Mindfulness meditation is a core part of our treatment program, and underlies the application of most skills and strategies. Numerous studies have shown the benefits of mindfulness practice in reducing impulsiveness, improving concentration and attention, reducing stress and improving immune function. Most importantly, for people with addiction, mindfulness has the quality of helping to notice thoughts and urges without reacting to them in destructive ways (such as substance abuse).

Interpersonal Approach

By the time individuals reach substance abuse treatment, their relationships are generally in turmoil. Our program aims at teaching clients interpersonal skills to manage triggers and reduce stress.
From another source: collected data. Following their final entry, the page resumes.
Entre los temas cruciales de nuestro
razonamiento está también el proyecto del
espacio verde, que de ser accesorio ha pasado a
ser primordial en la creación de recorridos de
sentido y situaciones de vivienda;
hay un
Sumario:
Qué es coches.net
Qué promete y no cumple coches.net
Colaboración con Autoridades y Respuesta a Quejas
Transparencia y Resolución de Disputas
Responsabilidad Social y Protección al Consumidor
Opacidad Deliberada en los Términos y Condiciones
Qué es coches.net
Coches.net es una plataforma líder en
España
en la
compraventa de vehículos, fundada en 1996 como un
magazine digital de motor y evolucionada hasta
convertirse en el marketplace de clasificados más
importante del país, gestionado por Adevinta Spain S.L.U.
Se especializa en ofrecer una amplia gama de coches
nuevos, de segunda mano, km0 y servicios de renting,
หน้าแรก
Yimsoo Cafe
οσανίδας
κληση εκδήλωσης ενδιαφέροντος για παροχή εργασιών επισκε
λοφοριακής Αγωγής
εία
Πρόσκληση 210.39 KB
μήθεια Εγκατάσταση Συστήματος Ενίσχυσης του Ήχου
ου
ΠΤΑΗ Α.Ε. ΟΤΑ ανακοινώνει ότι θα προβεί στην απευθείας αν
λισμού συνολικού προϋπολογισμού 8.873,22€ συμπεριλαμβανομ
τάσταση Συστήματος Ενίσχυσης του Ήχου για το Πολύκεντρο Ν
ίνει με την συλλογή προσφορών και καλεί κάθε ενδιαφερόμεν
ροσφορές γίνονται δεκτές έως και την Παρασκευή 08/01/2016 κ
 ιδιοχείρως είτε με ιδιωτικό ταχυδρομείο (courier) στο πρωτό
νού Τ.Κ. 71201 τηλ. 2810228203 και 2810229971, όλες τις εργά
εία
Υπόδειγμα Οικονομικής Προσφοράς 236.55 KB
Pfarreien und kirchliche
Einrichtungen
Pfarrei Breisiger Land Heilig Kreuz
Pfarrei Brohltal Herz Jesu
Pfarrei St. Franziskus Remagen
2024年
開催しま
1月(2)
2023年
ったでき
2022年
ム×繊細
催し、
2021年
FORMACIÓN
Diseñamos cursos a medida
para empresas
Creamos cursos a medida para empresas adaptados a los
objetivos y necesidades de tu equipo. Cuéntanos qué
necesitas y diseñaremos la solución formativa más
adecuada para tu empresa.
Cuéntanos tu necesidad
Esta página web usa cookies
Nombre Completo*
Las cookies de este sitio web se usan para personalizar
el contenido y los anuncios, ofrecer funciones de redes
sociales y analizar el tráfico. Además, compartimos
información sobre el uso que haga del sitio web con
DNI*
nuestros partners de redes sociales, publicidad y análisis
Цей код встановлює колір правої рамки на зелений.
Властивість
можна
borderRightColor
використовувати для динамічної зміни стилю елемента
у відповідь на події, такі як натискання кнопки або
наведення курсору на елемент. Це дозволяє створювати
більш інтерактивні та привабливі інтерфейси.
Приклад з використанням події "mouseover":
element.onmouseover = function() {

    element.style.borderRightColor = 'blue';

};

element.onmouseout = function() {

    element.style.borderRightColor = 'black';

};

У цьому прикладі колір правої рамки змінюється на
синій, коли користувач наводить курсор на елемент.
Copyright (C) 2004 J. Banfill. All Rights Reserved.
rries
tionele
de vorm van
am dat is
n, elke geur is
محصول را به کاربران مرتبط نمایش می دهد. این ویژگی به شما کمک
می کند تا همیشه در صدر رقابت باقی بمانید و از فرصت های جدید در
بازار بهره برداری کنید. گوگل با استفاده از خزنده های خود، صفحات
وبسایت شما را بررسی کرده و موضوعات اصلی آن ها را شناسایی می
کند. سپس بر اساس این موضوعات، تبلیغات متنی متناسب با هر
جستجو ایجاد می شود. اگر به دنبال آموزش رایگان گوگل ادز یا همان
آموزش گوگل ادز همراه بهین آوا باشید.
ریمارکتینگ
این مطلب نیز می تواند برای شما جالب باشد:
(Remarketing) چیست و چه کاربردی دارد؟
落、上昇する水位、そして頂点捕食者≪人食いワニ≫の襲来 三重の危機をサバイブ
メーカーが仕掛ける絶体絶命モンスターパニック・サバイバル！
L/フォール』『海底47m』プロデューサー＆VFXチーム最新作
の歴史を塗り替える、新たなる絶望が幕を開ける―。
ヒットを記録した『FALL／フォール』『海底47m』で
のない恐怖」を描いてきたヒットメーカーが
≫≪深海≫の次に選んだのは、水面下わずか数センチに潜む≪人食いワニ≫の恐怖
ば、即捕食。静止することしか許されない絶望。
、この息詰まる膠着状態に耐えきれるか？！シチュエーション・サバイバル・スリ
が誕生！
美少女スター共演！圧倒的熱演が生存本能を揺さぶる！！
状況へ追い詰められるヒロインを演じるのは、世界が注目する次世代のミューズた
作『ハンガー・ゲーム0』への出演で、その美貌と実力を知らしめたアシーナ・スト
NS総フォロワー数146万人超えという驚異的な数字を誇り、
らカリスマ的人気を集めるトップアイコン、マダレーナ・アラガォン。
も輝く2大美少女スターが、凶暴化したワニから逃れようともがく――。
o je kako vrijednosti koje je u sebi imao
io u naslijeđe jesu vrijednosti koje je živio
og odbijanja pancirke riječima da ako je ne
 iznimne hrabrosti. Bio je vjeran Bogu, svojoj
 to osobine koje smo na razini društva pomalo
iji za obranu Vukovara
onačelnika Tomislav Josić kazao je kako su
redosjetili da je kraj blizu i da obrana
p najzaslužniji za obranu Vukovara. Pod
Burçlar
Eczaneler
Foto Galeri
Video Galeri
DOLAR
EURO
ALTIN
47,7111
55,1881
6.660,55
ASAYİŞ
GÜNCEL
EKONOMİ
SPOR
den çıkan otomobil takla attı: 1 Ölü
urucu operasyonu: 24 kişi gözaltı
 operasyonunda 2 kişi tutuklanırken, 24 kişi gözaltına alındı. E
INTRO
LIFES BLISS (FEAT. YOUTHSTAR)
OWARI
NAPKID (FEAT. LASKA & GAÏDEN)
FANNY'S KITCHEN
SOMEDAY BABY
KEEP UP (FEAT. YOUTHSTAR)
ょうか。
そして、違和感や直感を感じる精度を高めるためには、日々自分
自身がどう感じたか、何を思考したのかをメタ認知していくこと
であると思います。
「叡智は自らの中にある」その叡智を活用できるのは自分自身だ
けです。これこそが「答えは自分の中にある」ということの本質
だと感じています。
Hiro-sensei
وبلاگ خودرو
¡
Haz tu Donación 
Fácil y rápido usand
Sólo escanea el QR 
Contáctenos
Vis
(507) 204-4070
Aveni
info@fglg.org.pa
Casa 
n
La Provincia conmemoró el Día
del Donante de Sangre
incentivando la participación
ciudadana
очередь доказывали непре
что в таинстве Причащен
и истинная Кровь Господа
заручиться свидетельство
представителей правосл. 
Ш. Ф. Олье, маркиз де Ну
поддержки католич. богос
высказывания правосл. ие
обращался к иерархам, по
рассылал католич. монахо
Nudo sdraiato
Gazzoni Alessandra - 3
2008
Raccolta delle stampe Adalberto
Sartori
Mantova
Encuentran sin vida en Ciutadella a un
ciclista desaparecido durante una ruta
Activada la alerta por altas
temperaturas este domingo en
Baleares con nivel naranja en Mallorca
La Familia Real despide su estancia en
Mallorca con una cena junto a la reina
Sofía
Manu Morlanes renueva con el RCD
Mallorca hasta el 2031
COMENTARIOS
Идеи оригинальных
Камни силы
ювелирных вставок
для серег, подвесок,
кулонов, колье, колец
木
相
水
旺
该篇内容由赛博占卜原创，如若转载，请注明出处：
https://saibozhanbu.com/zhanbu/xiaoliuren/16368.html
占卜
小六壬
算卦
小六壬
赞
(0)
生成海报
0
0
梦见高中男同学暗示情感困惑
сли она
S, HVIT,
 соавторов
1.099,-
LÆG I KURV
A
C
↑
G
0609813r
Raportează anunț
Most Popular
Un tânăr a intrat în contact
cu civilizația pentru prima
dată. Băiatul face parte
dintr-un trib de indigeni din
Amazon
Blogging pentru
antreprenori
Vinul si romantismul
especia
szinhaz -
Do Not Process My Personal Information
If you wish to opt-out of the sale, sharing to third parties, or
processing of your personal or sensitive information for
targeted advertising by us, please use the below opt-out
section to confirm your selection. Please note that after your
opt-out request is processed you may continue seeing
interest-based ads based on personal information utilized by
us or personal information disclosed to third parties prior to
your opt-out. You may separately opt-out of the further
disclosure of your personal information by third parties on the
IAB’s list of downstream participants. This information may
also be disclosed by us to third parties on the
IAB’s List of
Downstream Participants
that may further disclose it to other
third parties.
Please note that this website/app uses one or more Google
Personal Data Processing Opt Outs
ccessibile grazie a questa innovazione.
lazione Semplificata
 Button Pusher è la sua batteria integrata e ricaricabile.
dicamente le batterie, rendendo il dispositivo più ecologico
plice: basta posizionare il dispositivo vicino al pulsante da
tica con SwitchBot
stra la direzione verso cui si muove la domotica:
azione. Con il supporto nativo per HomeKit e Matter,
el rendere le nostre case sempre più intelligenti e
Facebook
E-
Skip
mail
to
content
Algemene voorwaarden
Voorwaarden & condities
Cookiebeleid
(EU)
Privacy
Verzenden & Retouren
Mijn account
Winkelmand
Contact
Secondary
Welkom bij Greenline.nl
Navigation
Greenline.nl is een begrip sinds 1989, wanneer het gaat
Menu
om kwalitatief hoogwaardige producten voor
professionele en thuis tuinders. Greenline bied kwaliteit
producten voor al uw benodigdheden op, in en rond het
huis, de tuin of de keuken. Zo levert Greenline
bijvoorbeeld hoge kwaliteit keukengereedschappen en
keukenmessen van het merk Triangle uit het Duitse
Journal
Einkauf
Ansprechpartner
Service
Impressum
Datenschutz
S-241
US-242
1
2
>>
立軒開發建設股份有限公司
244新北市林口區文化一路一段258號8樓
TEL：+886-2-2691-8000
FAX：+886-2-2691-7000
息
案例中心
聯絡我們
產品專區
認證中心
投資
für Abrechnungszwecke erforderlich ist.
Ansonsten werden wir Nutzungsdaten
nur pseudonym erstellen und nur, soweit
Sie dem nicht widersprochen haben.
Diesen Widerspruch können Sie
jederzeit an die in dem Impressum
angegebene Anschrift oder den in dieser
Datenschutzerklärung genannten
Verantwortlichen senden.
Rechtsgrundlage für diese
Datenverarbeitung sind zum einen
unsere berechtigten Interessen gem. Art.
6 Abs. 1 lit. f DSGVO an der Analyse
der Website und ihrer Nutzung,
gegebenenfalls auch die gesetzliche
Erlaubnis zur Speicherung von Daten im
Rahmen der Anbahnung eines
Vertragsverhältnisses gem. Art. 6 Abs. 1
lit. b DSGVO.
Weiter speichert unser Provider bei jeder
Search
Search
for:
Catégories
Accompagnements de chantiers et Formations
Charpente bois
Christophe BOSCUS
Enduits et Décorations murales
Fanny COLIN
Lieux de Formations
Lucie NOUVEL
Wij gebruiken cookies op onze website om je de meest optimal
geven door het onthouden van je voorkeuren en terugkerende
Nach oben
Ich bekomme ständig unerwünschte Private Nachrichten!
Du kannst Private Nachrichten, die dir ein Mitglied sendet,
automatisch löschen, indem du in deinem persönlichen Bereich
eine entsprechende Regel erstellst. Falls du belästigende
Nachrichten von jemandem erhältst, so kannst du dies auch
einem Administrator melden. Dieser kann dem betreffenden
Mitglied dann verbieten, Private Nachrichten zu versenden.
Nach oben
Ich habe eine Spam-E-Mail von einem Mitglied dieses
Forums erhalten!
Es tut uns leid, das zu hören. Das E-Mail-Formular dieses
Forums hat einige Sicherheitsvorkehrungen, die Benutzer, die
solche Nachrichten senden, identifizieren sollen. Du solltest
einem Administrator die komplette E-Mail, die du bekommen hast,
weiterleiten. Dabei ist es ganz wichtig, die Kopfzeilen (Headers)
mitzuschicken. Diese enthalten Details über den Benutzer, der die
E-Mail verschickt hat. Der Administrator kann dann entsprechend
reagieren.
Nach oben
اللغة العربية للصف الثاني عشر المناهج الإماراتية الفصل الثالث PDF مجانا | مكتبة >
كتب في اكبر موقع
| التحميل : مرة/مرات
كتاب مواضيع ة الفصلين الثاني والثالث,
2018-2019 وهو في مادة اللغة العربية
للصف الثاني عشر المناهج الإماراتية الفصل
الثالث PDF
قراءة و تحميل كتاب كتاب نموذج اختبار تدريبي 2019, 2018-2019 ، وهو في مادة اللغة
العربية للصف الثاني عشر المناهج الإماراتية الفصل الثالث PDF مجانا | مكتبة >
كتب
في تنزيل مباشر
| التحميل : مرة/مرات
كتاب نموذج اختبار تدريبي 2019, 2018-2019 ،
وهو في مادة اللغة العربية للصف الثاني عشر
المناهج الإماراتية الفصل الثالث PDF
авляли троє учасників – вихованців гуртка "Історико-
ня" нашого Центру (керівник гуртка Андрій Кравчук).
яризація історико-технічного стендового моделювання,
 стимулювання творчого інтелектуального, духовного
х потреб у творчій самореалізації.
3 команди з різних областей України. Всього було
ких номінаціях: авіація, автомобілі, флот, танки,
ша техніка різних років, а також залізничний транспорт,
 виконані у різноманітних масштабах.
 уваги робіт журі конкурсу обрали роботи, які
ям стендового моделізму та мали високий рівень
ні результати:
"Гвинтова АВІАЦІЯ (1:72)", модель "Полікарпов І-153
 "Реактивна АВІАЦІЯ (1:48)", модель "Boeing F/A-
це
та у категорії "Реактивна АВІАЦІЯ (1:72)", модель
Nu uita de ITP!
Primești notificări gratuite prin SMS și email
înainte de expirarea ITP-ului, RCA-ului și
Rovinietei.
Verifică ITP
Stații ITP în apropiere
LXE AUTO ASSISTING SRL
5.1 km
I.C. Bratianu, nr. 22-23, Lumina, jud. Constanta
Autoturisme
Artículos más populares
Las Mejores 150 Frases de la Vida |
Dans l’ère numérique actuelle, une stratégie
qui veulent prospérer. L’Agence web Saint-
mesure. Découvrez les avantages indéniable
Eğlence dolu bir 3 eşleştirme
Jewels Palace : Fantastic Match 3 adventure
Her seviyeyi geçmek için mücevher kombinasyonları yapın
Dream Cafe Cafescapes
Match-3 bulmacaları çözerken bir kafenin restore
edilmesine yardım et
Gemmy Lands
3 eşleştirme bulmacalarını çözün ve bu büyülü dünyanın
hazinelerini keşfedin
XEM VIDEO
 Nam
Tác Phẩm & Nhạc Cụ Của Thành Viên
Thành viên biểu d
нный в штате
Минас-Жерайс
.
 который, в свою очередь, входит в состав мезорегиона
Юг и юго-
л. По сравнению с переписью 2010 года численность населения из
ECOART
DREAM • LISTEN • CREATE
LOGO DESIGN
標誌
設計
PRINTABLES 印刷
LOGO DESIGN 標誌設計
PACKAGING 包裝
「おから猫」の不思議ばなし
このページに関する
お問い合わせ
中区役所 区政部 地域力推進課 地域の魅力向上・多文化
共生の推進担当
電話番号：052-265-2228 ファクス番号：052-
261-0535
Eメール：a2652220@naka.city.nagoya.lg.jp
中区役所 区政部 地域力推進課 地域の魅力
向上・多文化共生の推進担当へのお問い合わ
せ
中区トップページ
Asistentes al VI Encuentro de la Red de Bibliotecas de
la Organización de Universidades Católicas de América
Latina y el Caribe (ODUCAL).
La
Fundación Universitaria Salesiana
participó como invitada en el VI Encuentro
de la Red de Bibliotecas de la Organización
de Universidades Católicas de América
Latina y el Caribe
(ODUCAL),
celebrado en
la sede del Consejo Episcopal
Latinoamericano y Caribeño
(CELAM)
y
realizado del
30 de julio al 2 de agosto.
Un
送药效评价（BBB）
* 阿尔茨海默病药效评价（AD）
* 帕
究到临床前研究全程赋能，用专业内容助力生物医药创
Building and repairing relationships is an important part of this treatment program, and exploration of clients attachment style and ways of relating in the groups are focused upon to increase insight and awareness and allow the development of new interpersonal skills. Group programs also provide an excellent environment for participants to practice interpersonal skills and different ways of relating to others.

Respect for the client

An empathic/non-judgmental attitude is held by the therapist in order to foster engagement and establish a working therapeutic relationship in which the client feels respected and understood.

The clinician communicates respect for the client, and supports the person’s self-worth and sense of competence. Strategies used to foster an empathic, respectful approach include reflective listening, a focus on the client’s perception of issues, and a collaborative approach to counselling.

Strengths based approach

The program takes a strengths-based approach by reinforcing and building upon client’s strengths and resources for change. This is facilitated by assisting clients to recall past successful strategies at coping with difficult situations, and commenting on the client’s strengths and successes.

Motivational Approach

Clinicians utilise general strategies that enhance motivation for behavioural change. These include
Pointing out client’s self responsibility for actions
“This is really for you to decide. Nobody can make that decision for you.”
Eliciting motivational statements
“What made you realise that you had a problem? How do you know you are ready for taking this step?”
Exploring ambivalences
“Your drug use worked for you as a way of avoiding conflict in your relationship, but it makes you both extremely uncomfortable.”
Rolling with resistance
“You want to continue drinking because it relaxes you.”